→ **TO-DO ITEM**
Reproduce, word for word, the lines in the material below starting with the one that has "Связаться с нами" and going on through the one that has "Ein Fachhändler von". Leave out all pictures.

→ **INPUT DATA**

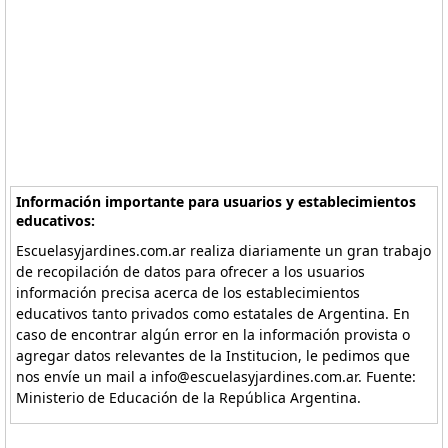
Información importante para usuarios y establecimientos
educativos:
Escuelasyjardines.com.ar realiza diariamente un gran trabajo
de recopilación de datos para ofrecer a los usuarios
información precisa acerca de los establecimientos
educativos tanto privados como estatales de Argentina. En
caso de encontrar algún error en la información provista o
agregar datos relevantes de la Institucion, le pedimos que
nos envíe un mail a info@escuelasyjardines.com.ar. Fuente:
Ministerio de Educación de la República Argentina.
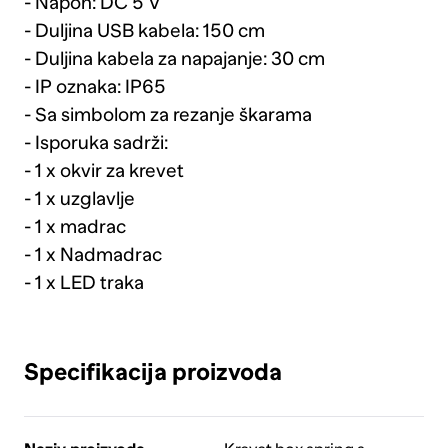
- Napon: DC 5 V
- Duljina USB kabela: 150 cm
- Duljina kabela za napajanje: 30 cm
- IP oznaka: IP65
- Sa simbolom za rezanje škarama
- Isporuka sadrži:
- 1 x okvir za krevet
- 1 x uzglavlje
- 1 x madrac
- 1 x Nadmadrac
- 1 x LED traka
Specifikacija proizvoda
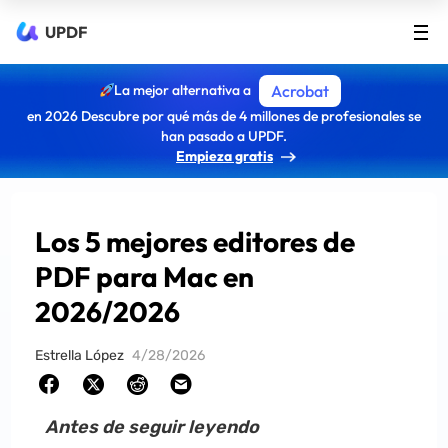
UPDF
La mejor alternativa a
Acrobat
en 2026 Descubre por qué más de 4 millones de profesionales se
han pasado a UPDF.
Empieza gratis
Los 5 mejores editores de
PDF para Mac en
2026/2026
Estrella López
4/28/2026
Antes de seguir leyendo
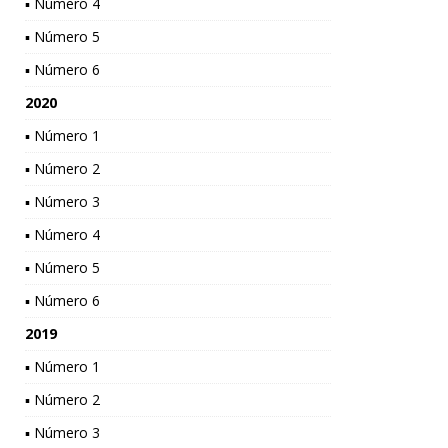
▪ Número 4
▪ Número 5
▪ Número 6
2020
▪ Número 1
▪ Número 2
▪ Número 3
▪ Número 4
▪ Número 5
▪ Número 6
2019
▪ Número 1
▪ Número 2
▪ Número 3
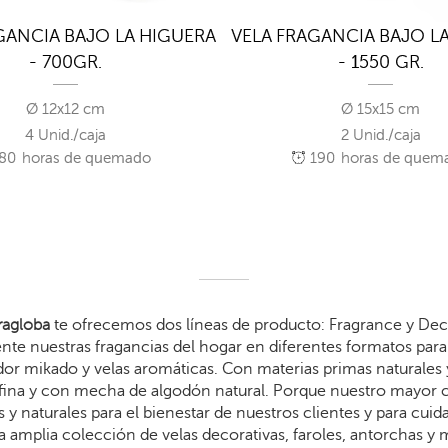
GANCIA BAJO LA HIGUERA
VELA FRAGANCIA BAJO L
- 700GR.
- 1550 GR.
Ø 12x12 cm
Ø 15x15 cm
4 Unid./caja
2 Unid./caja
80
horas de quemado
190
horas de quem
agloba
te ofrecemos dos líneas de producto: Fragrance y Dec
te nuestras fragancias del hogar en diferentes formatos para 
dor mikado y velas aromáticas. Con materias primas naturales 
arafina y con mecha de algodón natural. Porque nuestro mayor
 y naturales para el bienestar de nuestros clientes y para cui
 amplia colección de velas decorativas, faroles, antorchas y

==

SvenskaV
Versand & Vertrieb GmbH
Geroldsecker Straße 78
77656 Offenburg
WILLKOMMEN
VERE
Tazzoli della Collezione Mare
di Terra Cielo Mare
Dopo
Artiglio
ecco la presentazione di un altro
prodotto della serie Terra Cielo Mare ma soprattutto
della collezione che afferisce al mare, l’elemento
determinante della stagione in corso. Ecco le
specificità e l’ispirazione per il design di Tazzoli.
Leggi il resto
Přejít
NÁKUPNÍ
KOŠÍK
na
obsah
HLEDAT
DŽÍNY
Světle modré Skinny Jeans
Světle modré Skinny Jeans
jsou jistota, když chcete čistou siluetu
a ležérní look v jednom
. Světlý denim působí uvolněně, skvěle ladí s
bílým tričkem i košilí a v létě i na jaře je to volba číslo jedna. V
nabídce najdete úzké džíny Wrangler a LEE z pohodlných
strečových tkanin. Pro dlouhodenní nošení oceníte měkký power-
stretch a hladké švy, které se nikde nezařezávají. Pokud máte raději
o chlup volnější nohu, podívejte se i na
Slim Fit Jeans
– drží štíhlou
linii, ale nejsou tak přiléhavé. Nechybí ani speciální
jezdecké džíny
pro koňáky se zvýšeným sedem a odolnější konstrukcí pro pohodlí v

--

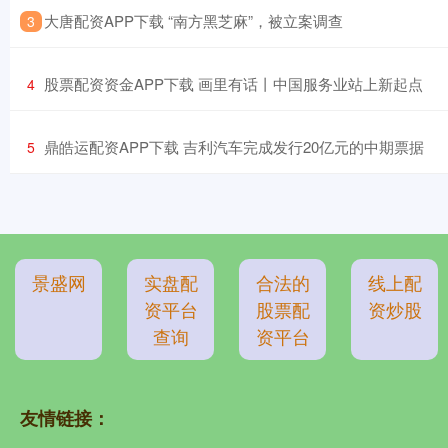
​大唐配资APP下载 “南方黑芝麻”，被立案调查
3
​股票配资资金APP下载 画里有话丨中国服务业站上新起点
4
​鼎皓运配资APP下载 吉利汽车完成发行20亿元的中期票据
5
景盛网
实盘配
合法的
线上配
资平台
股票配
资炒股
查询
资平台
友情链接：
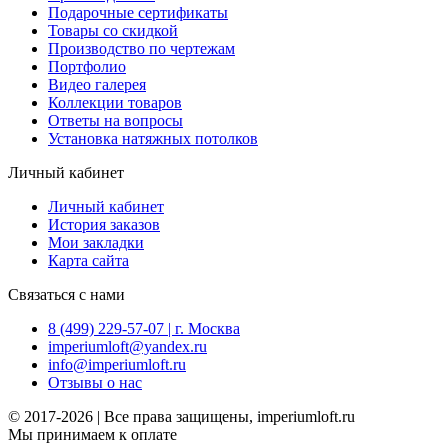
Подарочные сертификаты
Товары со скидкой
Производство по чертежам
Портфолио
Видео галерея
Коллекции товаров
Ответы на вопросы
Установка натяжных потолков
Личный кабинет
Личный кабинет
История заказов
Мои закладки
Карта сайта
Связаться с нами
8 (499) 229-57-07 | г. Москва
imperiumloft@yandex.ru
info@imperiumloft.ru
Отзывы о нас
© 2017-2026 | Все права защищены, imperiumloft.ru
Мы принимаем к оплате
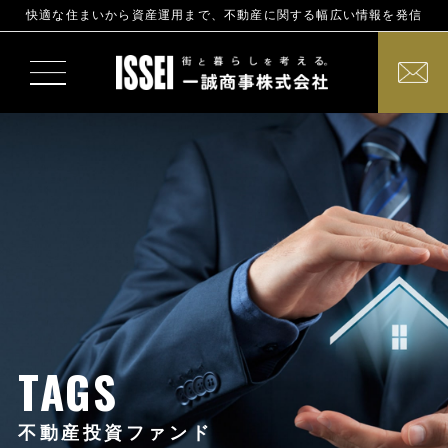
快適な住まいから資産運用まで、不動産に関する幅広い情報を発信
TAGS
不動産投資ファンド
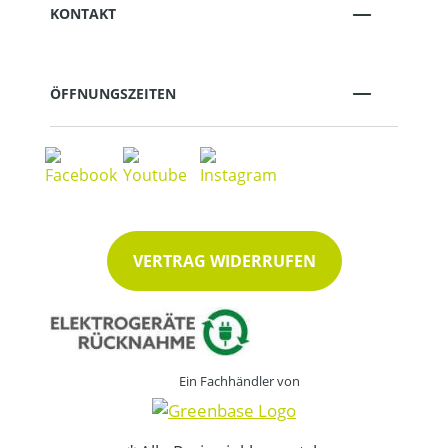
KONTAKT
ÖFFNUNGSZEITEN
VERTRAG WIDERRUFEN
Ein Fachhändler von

→ **EXERCISE RESPONSE**
Связаться с нами
8 (499) 229-57-07 | г. Москва
imperiumloft@yandex.ru
info@imperiumloft.ru
Отзывы о нас
© 2017-2026 | Все права защищены, imperiumloft.ru
Мы принимаем к оплате
快適な住まいから資産運用まで、不動産に関する幅広い情報を発信
TAGS
不動産投資ファンド
KONTAKT
ÖFFNUNGSZEITEN
VERTRAG WIDERRUFEN
Ein Fachhändler von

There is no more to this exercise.